Some day in the near future, there will be a more enduring tribute to the player who broke baseball’s color barrier 68 years ago.
As part of Civil Rights Game festivities that preceded a 5-2 victory over the Seattle Mariners, the Dodgers announced plans to erect a statue of Robinson on their stadium grounds.
The statue would be the first of its kind at Dodger Stadium.
“I’ve been waiting 20 years,” said Robinson’s widow, Rachel Robinson. “It’s the fulfillment of a dream.”
Dodgers President Stan Kasten offered few details about the project, saying he didn’t know when the statue would be made or where it would be placed.
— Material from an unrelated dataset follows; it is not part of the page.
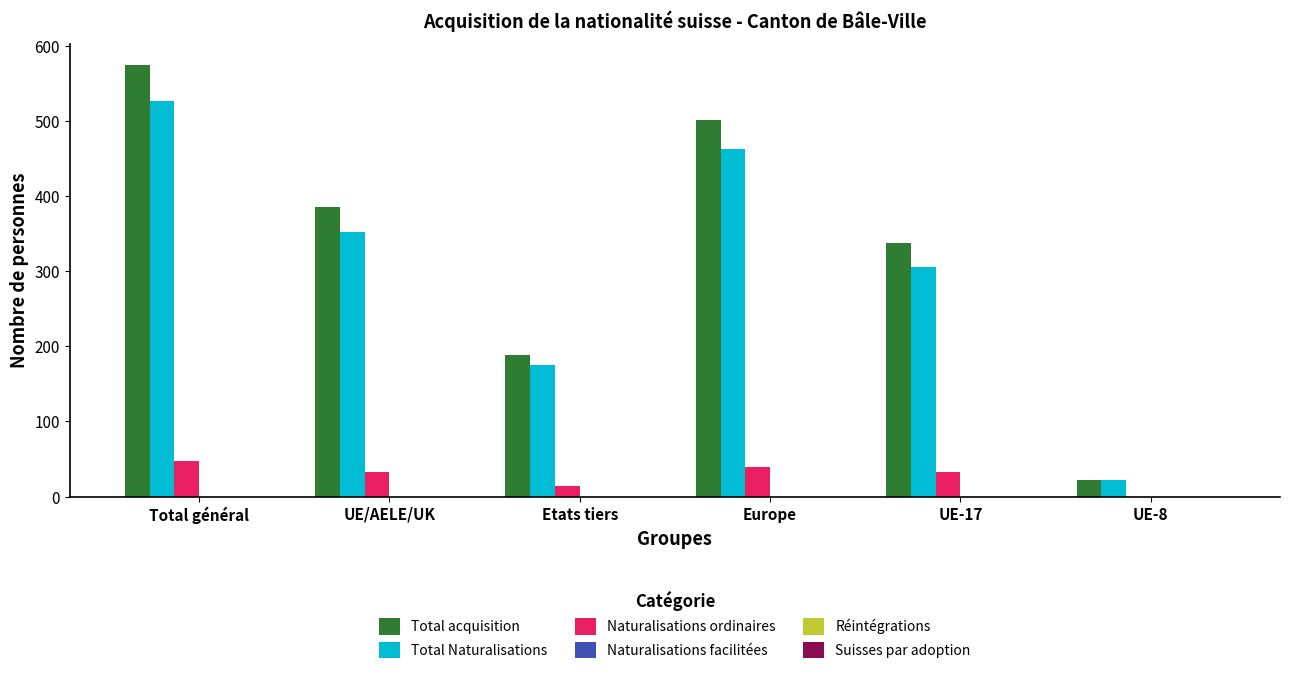

The Naturalisations ordinaires series shows 33 at UE/AELE/UK. True or false?

True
But Kasten indicated it would be the first of a series.
“I would not be surprised if there are more to come,” Kasten said.
There will be no shortage of candidates.
As the project develops, there will almost certainly be calls from fans to construct statues of the likes of Vin Scully, Sandy Koufax, Tom Lasorda, Maury Wills and Fernando Valenzuela.
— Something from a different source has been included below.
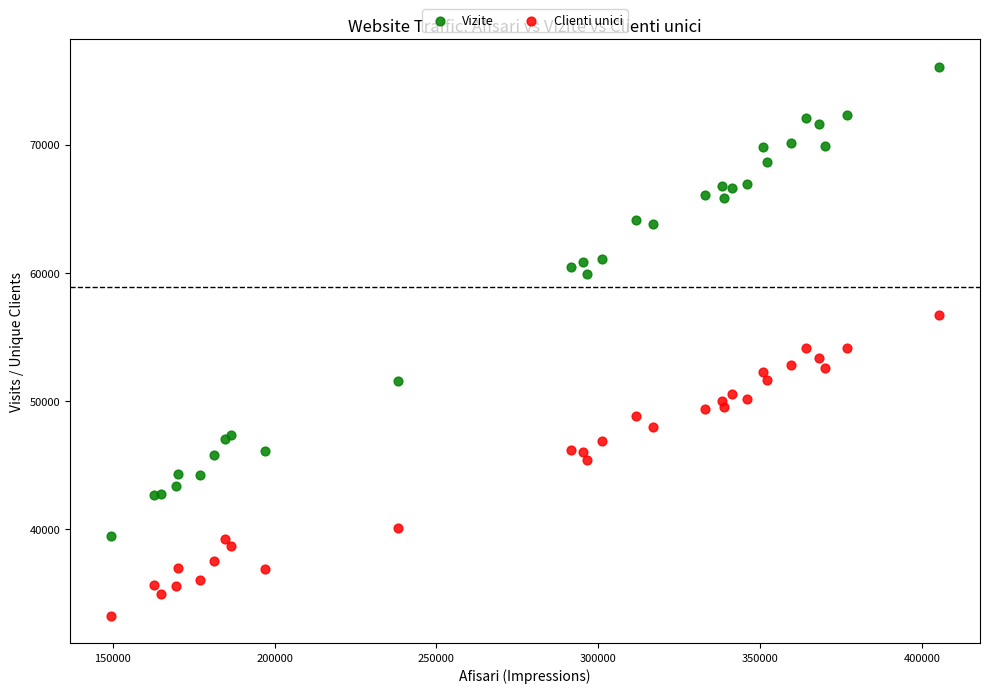

Which series reaches the maximum Y coordinate?

Vizite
Presently, the most notable display for former players are the retired numbers on the facade of the suite level near the left-field foul pole. The numbers are also displayed in a plaza near the entrance at the top of the park.
With the exception of Jim Gilliam, the only players whose numbers are retired are Hall of Fame members. A former All-Star, Gilliam was a coach when he died shortly before 1978 World Series.
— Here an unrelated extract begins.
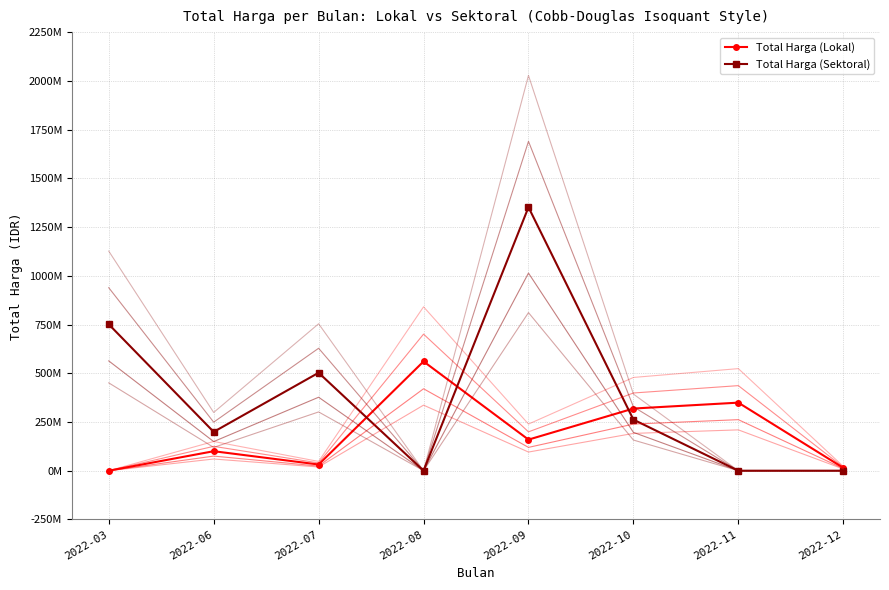

At which category is the sum across all series the highest?

2022-09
Valenzuela isn’t in the Hall of Fame, but his No. 34 is unofficially retired, as clubhouse manager Mitch Poole has steadfastly refused to issue it to another player.
If Wednesday offered the Dodgers an opportunity to reflect on their history, it also granted Adrian Gonzalez a chance to create some.
Gonzalez was two for five with a double and a run batted in in the Dodgers’ victory, which completed a three-game sweep.
Gonzalez has reached base two or more times in each of the first nine games of the season.
The last Dodgers players to do that had been Robinson in 1952, according to the Elias Sports Bureau.
Gonzalez’s sixth-inning double was 19th hit this season, which gave him more hits through the first nine games of a season than any player in club history.
The Dodgers went ahead, 3-0, in the first inning, which was highlighted by a two-run double by Scott Van Slyke.
Gonzalez increased the advantage to 4-0 when he singled in Jimmy Rollins in the second inning.
Center fielder Joc Pederson singled in Andre Ethier to extend the lead to 5-0.
Pederson also continued to make contributions on defense, making a diving catch in right-center field to take away a likely extra-base hit from Mike Zunino in the second inning.
The most bizarre play was made by the player to whom Manager Don Mattingly has compared Pederson: Mariners second baseman Robinson Cano.
Cano was on third base and Nelson Cruz on second when Logan Morrison drew a walk in the sixth inning. Evidently believing the bases were loaded, Cano casually walked toward home plate. He was thrown out at third base by catcher Yasmani Grandal.